The beauty of mutual funds
Mutual funds offer a number of advantages, including diversification, professional management, cost efficiency, and liquidity.
- Diversification. A mutual fund spreads your investment dollars around better than you could do by yourself. This diversification tends to lower the risk of losing money. Diversification usually results in lower volatility, because when some investments are doing poorly, others may be doing well.
- Professional management. Many people don't have the time or expertise to make investment decisions. A mutual fund's investment managers, however, are trained to search out the best possible returns, consistent with the fund's strategies and goals. In essence, your mutual fund investment brings you the services of a professional money manager.

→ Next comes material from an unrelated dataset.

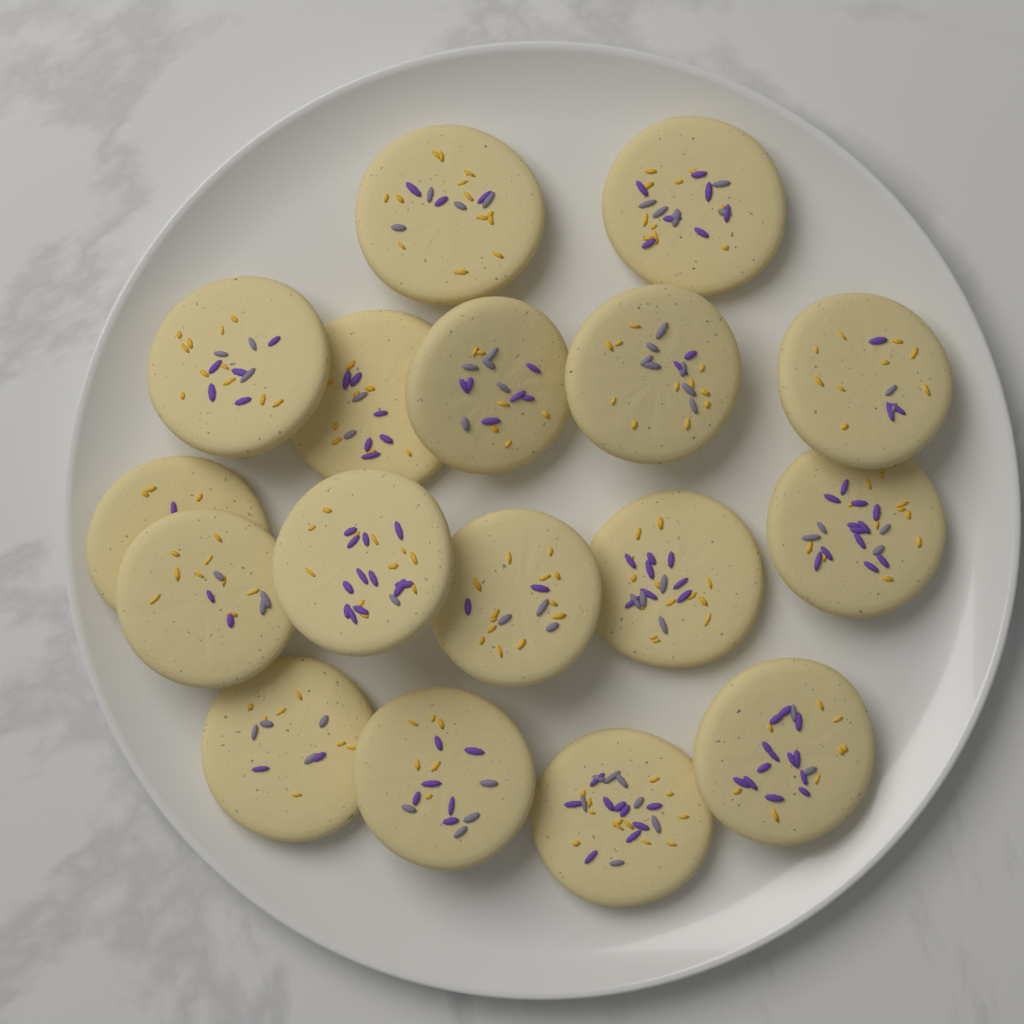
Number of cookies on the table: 17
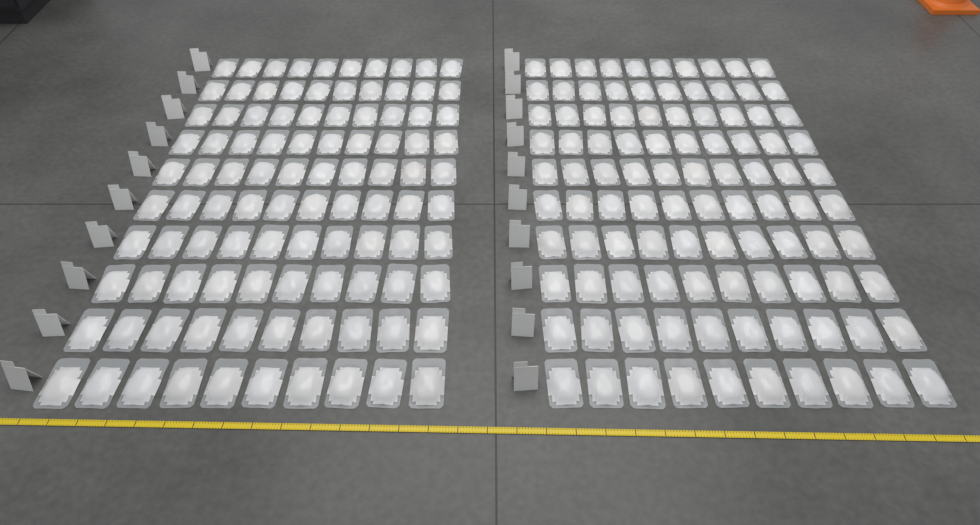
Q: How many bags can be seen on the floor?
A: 200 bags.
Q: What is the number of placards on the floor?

- Cost efficiency. Putting your money together with other investors creates collective buying power that may help you achieve more than you could on your own. As a group, mutual fund investors can buy a large variety and number of specific investments. They can also afford to pay for professional money managers and fund operating expenses.
- Liquidity. With most funds, you can easily sell your fund shares for cash.
You can buy shares a few different ways, depending on the rules of the particular fund. Funds are often described as either being "no-load" or "load" funds, depending on whether or not they charge a sales commission.
- No-load funds: Many funds are no-load funds that charge no (or a very low) sales fee or commission. Financial companies typically sell no-load funds directly to investors in places like newspapers and magazines. In this case, you complete all the paperwork yourself.
- Load funds: These funds charge a sales fee or commission for purchases. Some funds charge the fee when you buy shares; others charge when you sell them. Brokerage firms and banks often sell load funds, and will help process any paperwork.
There are reputable, high-performing funds in both categories. Because sales charges reduce your return, you should consider no-load funds whenever possible.
Most funds offer plans that allow you to automatically transfer set amounts on a regular basis from your bank account or paycheck. This is a great way to save money on a routine basis.
With automatic investing, you get the benefits of dollar cost averaging. That is, when you make regular investments in a mutual fund, such as investing $100 every month, you can take advantage of both the ups and downs of the market.